In the case of J Council v GU & Ors  EWHC 3531 (COP) GU, known as “George” in the judgment although that is not his real name, was subject to a number of restrictions on his private life, including monitoring of his correspondence, listening to his telephone calls, and occasionally strip searching him and/or searching his room. George is 57 years old and lives in a care home. It was agreed by all parties that he is deprived of his liberty, and that this is in his best interests. George is described as an individual with a number of mental health conditions, and he is assessed as presenting a risk to others, in particular to children. This is the reason for the restrictions being imposed. The need for the restrictions was not disputed but the Official Solicitor, who acted as George’s litigation friend as he did not have capacity to instruct a solicitor himself, was concerned that there were insufficient safeguards in place and that the restrictions were not validated or overseen by any state body.

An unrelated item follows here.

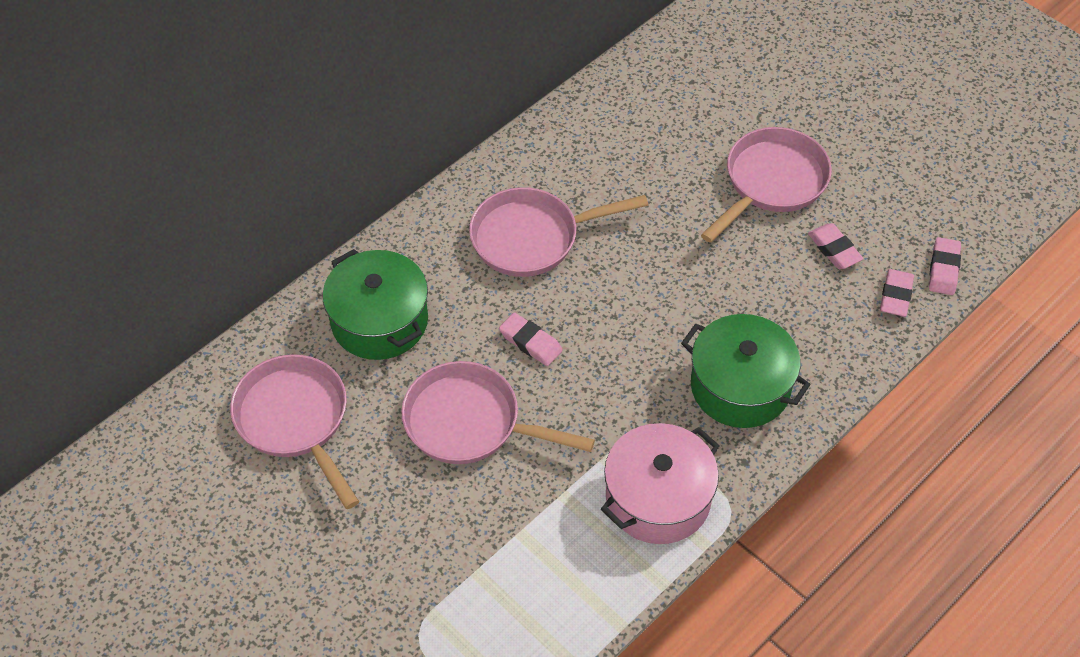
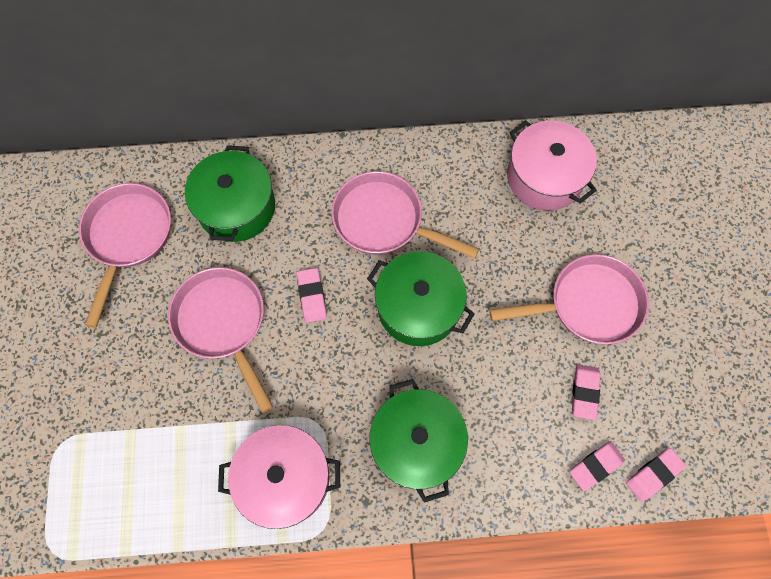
camera: 40 degrees right, 15 degrees up
none -> green pot [367,251,475,346]
none -> pink pot [507,120,597,211]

The Official Solicitor therefore proposed that there be a detailed policy for monitoring and reviewing of the restrictions on George, to be overseen by George’s NHS Trust and the Care Quality Commission (CQC).

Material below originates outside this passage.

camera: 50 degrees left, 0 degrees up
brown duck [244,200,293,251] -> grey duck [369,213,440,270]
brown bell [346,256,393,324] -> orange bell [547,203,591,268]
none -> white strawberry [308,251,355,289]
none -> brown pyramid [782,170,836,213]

The parties were able to agree a detailed 52 page policy arrangement, which will be periodically reviewed by the NHS Trust. The Trust will receive monthly reports and is to scrutinise any incident forms it is sent. The CQC is to obtain advice from an appropriate expert regarding George’s care, and it is to case track George when reviewing the care home generally. As George’s deprivation of liberty has been authorised by the Court, the Court will also carry out annual reviews to ensure the deprivation continues to be in George’s best interests.
Mr Justice Mostyn stated at paragraph 20 of his judgment that “where there is going to be a long-term restrictive regime accompanied by invasive monitoring of the kind with which I am concerned, it seems to me that policies overseen by the applicable NHS Trust and the CQC akin to those which have been agreed here are likely to be necessary if serious doubts as to Article 8 compliance are to be avoided.”

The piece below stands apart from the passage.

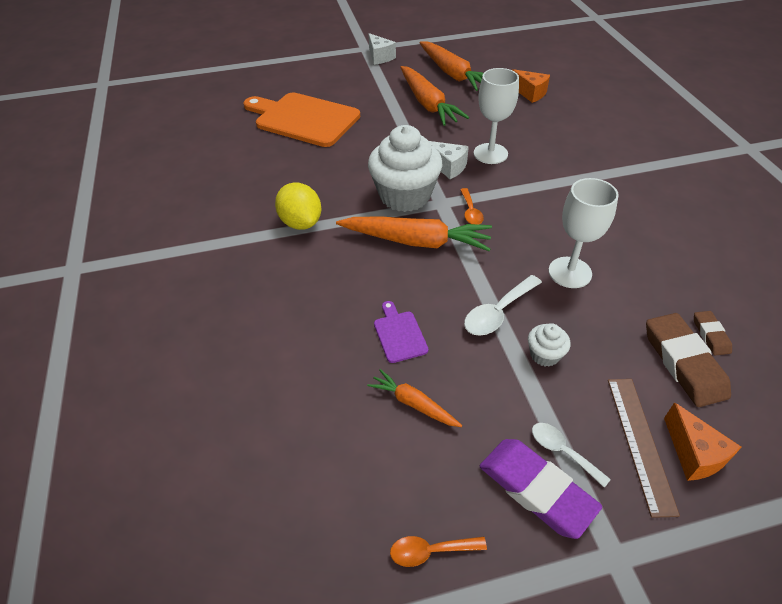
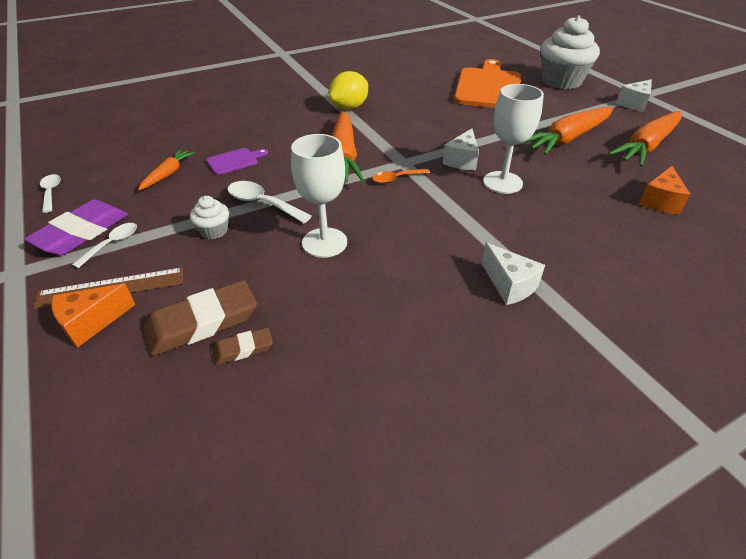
camera: 75 degrees right, 5 degrees down
white cupcake [368,125,442,212] -> white cupcake moved to [541,15,600,89]
orange spoon [390,536,487,567] -> white spoon [40,174,61,213]
none -> white cheese [481,243,545,305]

Further at paragraph 21, that “all this debate would become empty were Parliament or the Executive or the CQC to promulgate rules or guidance to cover the situation which I have here. It is hard to understand why there are detailed statutory provisions relating to personal searches and telephone and correspondence monitoring for high security mental hospitals but none at all for private care homes.”
For the time-being, policies for significant interference with a person’s Article 8 rights or invasive monitoring such as in George’s case, will continue to be dealt with on an ad hoc basis unless and until Parliament addresses this issue.
However, George’s case shows that even though not required to, care homes or hospitals should be putting in place policy arrangements to regulate and monitor restrictions on vulnerable adults. These in turn should be overseen by the local authority or NHS Trust in question and the CQC. Failure to do so could prompt an application to the Court of Protection to order that this is done.